**WHAT NEEDS TO BE DONE**.
Exclude the pictures; give every entry again exactly as written.

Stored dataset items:

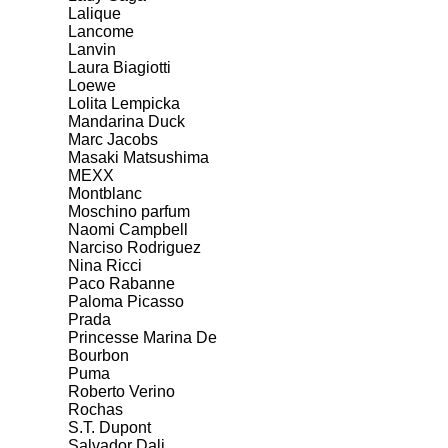
Lalique
Lancome
Lanvin
Laura Biagiotti
Loewe
Lolita Lempicka
Mandarina Duck
Marc Jacobs
Masaki Matsushima
MEXX
Montblanc
Moschino parfum
Naomi Campbell
Narciso Rodriguez
Nina Ricci
Paco Rabanne
Paloma Picasso
Prada
Princesse Marina De
Bourbon
Puma
Roberto Verino
Rochas
S.T. Dupont
Salvador Dali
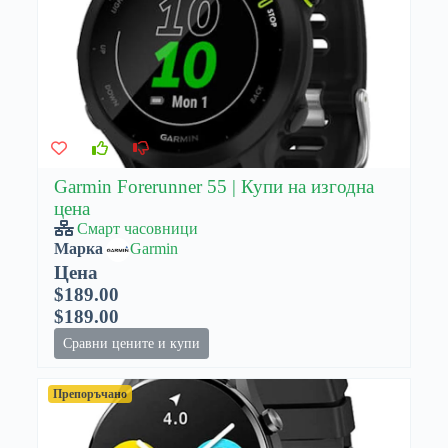
Garmin Forerunner 55 | Купи на изгодна
цена
Смарт часовници
Марка
Garmin
Цена
$189.00
$189.00
Сравни цените и купи
Препоръчано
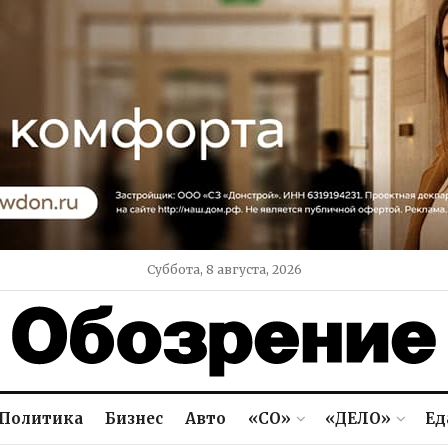
Суббота, 8 августа, 2026
Политика
Бизнес
Авто
«СО»
«ДЕЛО»
Ед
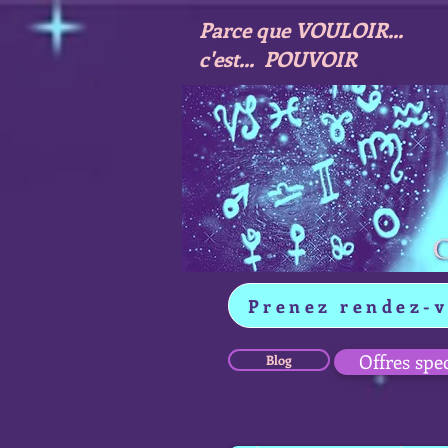
Parce que VOULOIR...
c'est... POUVOIR
Prenez rendez-
Offres spe
Blog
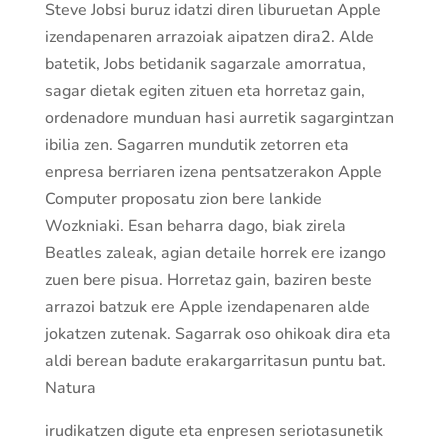
Steve Jobsi buruz idatzi diren liburuetan Apple
izendapenaren arrazoiak aipatzen dira2. Alde
batetik, Jobs betidanik sagarzale amorratua,
sagar dietak egiten zituen eta horretaz gain,
ordenadore munduan hasi aurretik sagargintzan
ibilia zen. Sagarren mundutik zetorren eta
enpresa berriaren izena pentsatzerakon Apple
Computer proposatu zion bere lankide
Wozkniaki. Esan beharra dago, biak zirela
Beatles zaleak, agian detaile horrek ere izango
zuen bere pisua. Horretaz gain, baziren beste
arrazoi batzuk ere Apple izendapenaren alde
jokatzen zutenak. Sagarrak oso ohikoak dira eta
aldi berean badute erakargarritasun puntu bat.
Natura
irudikatzen digute eta enpresen seriotasunetik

**RESPONSE TO THIS TASK**.
Lalique
Lancome
Lanvin
Laura Biagiotti
Loewe
Lolita Lempicka
Mandarina Duck
Marc Jacobs
Masaki Matsushima
MEXX
Montblanc
Moschino parfum
Naomi Campbell
Narciso Rodriguez
Nina Ricci
Paco Rabanne
Paloma Picasso
Prada
Princesse Marina De
Bourbon
Puma
Roberto Verino
Rochas
S.T. Dupont
Salvador Dali
Garmin Forerunner 55 | Купи на изгодна
цена
Смарт часовници
Марка
Garmin
Цена
$189.00
$189.00
Сравни цените и купи
Препоръчано
Суббота, 8 августа, 2026
Политика
Бизнес
Авто
«СО»
«ДЕЛО»
Ед
Parce que VOULOIR...
c'est... POUVOIR
Prenez rendez-
Offres spe
Blog
Steve Jobsi buruz idatzi diren liburuetan Apple
izendapenaren arrazoiak aipatzen dira2. Alde
batetik, Jobs betidanik sagarzale amorratua,
sagar dietak egiten zituen eta horretaz gain,
ordenadore munduan hasi aurretik sagargintzan
ibilia zen. Sagarren mundutik zetorren eta
enpresa berriaren izena pentsatzerakon Apple
Computer proposatu zion bere lankide
Wozkniaki. Esan beharra dago, biak zirela
Beatles zaleak, agian detaile horrek ere izango
zuen bere pisua. Horretaz gain, baziren beste
arrazoi batzuk ere Apple izendapenaren alde
jokatzen zutenak. Sagarrak oso ohikoak dira eta
aldi berean badute erakargarritasun puntu bat.
Natura
irudikatzen digute eta enpresen seriotasunetik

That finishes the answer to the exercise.